Download or read book Video and Filmmaking as Psychotherapy written by Joshua L. Cohen and published by Routledge. This book was released on 2015-02-11 with total page 240 pages. Available in PDF, EPUB and Kindle. Book excerpt: While film and video has long been used within psychological practice, researchers and practitioners have only just begun to explore the benefits of film and video production as therapy. This volume describes a burgeoning area of psychotherapy which employs the art of filmmaking and digital storytelling as a means of healing victims of trauma and abuse. It explores the ethical considerations behind this process, as well as its cultural and developmental implications within clinical psychology. Grounded in clinical theory and methodology, this multidisciplinary volume draws on perspectives from anthropology, psychiatry, psychology, and art therapy which support the use and integration of film/video-based therapy in practice.

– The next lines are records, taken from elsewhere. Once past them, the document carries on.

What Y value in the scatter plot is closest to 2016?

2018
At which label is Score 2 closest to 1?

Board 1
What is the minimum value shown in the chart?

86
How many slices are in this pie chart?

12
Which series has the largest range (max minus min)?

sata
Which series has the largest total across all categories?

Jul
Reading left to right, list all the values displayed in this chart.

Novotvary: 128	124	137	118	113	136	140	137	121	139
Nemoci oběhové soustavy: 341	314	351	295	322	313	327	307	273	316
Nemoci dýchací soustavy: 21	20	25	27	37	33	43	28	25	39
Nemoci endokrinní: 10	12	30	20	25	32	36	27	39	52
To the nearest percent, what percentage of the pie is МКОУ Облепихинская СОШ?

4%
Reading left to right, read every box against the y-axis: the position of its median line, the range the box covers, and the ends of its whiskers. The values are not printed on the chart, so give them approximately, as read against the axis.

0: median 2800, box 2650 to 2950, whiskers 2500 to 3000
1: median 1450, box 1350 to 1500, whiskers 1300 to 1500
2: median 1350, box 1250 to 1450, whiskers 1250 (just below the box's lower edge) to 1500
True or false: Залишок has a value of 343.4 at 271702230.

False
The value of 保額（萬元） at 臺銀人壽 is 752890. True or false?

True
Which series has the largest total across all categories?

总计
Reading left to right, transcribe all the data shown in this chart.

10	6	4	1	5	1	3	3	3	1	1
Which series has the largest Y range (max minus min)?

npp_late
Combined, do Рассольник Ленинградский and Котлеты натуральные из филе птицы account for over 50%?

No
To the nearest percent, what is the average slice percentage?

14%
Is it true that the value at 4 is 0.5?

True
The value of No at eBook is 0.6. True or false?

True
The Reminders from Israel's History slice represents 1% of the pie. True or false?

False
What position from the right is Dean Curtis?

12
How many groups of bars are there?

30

Download or read book Horror That Haunts Us written by Karrȧ Shimabukuro and published by Liverpool University Press. This book was released on 2024-04-15 with total page 149 pages. Available in PDF, EPUB and Kindle. Book excerpt: Horror’s pleasures fundamentally hinge on looking backward, either on destabilising trauma, or as a period of comfort and happiness which is undermined by threat. However, this stretches beyond the scares on our screens to the consumption and criticism of the monsters of our past. The horror films of our youth can be locations of psychological and social trauma, or the happy place we go back to for comfort when our lives become unsettled. Horror That Haunts Us: Nostalgia, Revisionism, and Trauma in Contemporary American Horror is a collection of essays that brings together multiple theoretical and critical approaches to consider the way popular horror films from the last fifty years communicate, embody, and rework our view of the past. Whether we look at our current relationship to the scary movies of decades ago as personal or cultural memory, the way historical and sociopolitical events and frameworks – especially traumas – reframe the way we look at our pasts, or even the way recent horror films and video games look back at our past (and the past of the genre itself) through a filter of experience and history, this collection will show the close relationship between nostalgia and popular horror. These essays also demonstrate a range of unique and diverse points of view from both established and emerging scholars on the subject of horror and the past. Edited by seasoned horror experts Karrá Shimabukuro and Wickham Clayton, Horror That Haunts Us is a book with the aim of examining why we return again and again to certain popular horror films, either as remakes or reboots or as the basis for pastiche and homage.